Pedia-te para parares?
Chamava-te Pai?
Pedia desculpa?
Por favor?
Fechaste os olhos para não ver a sua expressão de dor?
Ou tinha-os bem abertos?
Era bonito o colar marcado na sua pele com que lhe adornaste a garganta?
O que sentiste ao ver a palidez instalar-se nela?
Nada, não foi?
E depois ao veres a cor arroxeada na sua face?
Nada, não foi?
E ao veres as suas pupilas dilatarem-se?
Nada, não foi?
E ao impedires as suas trocas gasosas?
Nada, não é?
O teu sentir evaporou-se ao ritmo do desaparecimento do oxigénio dela - ou nunca esteve lá sequer?
Não esteve, pois não? 
Onde deixaste os teus sentimentos?
Congelaste-os?
O que pensaste que estava a tua filha a fazer deitada dezenas de horas no sofá?

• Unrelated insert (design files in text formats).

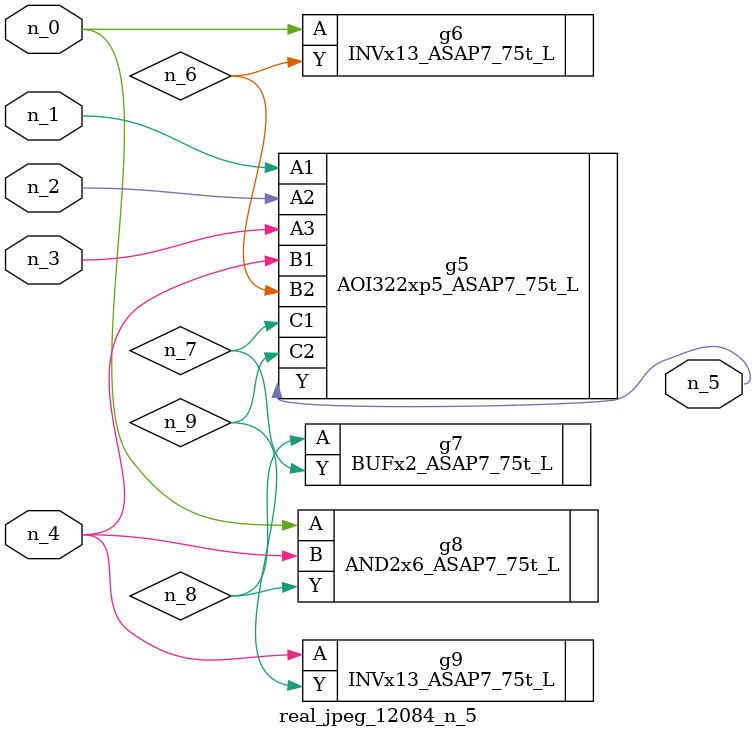
<source format=v>
module real_jpeg_12084_n_5 (n_4, n_0, n_1, n_2, n_3, n_5);

input n_4;
input n_0;
input n_1;
input n_2;
input n_3;

output n_5;

wire n_8;
wire n_6;
wire n_7;
wire n_9;

INVx13_ASAP7_75t_L g6 ( 
.A(n_0),
.Y(n_6)
);

AND2x6_ASAP7_75t_L g8 ( 
.A(n_0),
.B(n_4),
.Y(n_8)
);

AOI322xp5_ASAP7_75t_L g5 ( 
.A1(n_1),
.A2(n_2),
.A3(n_3),
.B1(n_4),
.B2(n_6),
.C1(n_7),
.C2(n_9),
.Y(n_5)
);

INVx13_ASAP7_75t_L g9 ( 
.A(n_4),
.Y(n_9)
);

BUFx2_ASAP7_75t_L g7 ( 
.A(n_8),
.Y(n_7)
);


endmodule
</source>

A dormir num total estado de hibernação?
Não te questionaste porque não saía de lá - nem sequer para se alimentar? 
Estaria a fazer alguma espécie de jejum pascal? 
Quando deste pelo seu corpo inerte, o que fizeste?
Levaste-o a passear, não foi? 
Cansaste-te ao fazer o transporte do seu corpo moribundo?
Levaste-a para a serra por acreditares que aí a oxigenarias?
Tapaste-a com arbustos para a protegeres da chuva?
Ou achaste que tinha frio de pijama?
Porque precisaste sempre de plateia - acaso sozinho tinhas medo? 
Que tal a ajuda de tantos voluntários na sua busca?
Divertiste-te ao vê-los na teu mentiroso jogo de caça ao tesouro?
Confessa: sentiste-te o maior, o mais inteligente, não foi?
E agora como te sentes na pele de um verdadeiro monstro?